CAUTION: The Pipeline API is experimental and could be changed in the next releases.
[source, java]
----
// Create classification trainer
DecisionTreeClassificationTrainer trainer = new DecisionTreeClassificationTrainer(4, 0);
Pipeline<Integer, Vector, Integer, Double> pipeline
= new Pipeline<Integer, Vector, Integer, Double>()
.addVectorizer(vectorizer)
.addPreprocessingTrainer(new ImputerTrainer<Integer, Vector>())

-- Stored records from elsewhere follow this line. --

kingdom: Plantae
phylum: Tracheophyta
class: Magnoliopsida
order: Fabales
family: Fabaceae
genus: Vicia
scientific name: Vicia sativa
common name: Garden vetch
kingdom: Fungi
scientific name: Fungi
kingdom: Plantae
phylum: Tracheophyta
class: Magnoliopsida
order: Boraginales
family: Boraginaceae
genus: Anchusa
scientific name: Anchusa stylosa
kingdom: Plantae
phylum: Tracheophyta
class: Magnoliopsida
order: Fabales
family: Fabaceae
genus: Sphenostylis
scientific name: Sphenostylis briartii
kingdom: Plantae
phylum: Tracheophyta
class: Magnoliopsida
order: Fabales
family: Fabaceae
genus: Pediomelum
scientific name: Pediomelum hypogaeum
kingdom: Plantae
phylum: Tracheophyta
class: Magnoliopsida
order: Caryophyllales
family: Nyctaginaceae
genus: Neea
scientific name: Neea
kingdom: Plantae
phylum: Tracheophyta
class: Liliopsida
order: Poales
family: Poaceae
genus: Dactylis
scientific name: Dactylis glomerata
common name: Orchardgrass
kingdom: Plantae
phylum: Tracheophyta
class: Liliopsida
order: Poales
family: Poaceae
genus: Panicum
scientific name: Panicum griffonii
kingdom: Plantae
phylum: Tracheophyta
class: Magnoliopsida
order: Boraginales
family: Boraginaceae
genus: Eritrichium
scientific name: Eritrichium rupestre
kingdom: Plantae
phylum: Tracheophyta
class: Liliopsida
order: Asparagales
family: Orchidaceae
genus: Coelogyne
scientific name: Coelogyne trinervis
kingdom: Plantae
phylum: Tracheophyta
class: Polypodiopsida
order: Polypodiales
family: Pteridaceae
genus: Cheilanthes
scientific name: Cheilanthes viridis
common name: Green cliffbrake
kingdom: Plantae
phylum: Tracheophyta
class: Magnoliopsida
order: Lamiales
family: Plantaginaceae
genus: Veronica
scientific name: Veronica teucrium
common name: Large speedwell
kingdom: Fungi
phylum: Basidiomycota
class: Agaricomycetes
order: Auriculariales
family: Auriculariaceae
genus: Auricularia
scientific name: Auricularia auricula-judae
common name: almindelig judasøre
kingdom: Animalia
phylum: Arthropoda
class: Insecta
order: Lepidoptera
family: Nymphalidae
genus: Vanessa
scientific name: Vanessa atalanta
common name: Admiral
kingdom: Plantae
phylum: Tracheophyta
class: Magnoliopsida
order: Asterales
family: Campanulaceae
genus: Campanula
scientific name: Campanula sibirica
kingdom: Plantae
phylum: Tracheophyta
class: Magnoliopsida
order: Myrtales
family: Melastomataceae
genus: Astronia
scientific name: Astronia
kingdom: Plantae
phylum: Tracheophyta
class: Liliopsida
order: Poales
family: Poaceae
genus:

.addPreprocessingTrainer(new MinMaxScalerTrainer<Integer, Vector>())
.addTrainer(trainer);
// Create cross-validation instance
CrossValidation<DecisionTreeNode, Integer, Vector> scoreCalculator
= new CrossValidation<>();
// Set up the cross-validation process
scoreCalculator
.withIgnite(ignite)
.withUpstreamCache(trainingSet)
.withPipeline(pipeline)
.withMetric(MetricName.ACCURACY)
.withPreprocessor(vectorizer)
.withAmountOfFolds(4)
.isRunningOnPipeline(false)
// Calculate accuracy for each fold
double[] accuracyScores = scoreCalculator.scoreByFolds();
----
== Example
To see how the Cross Validation can be used in practice, try https://github.com/apache/ignite/blob/master/examples/src/main/java/org/apache/ignite/examples/ml/selection/cv/CrossValidationExample.java[this example] and see step https://github.com/apache/ignite/blob/master/examples/src/main/java/org/apache/ignite/examples/ml/tutorial/Step_8_CV_with_Param_Grid_and_pipeline.java[8 of ML Tutorial] that are available on GitHub and delivered with every Apache Ignite distribution.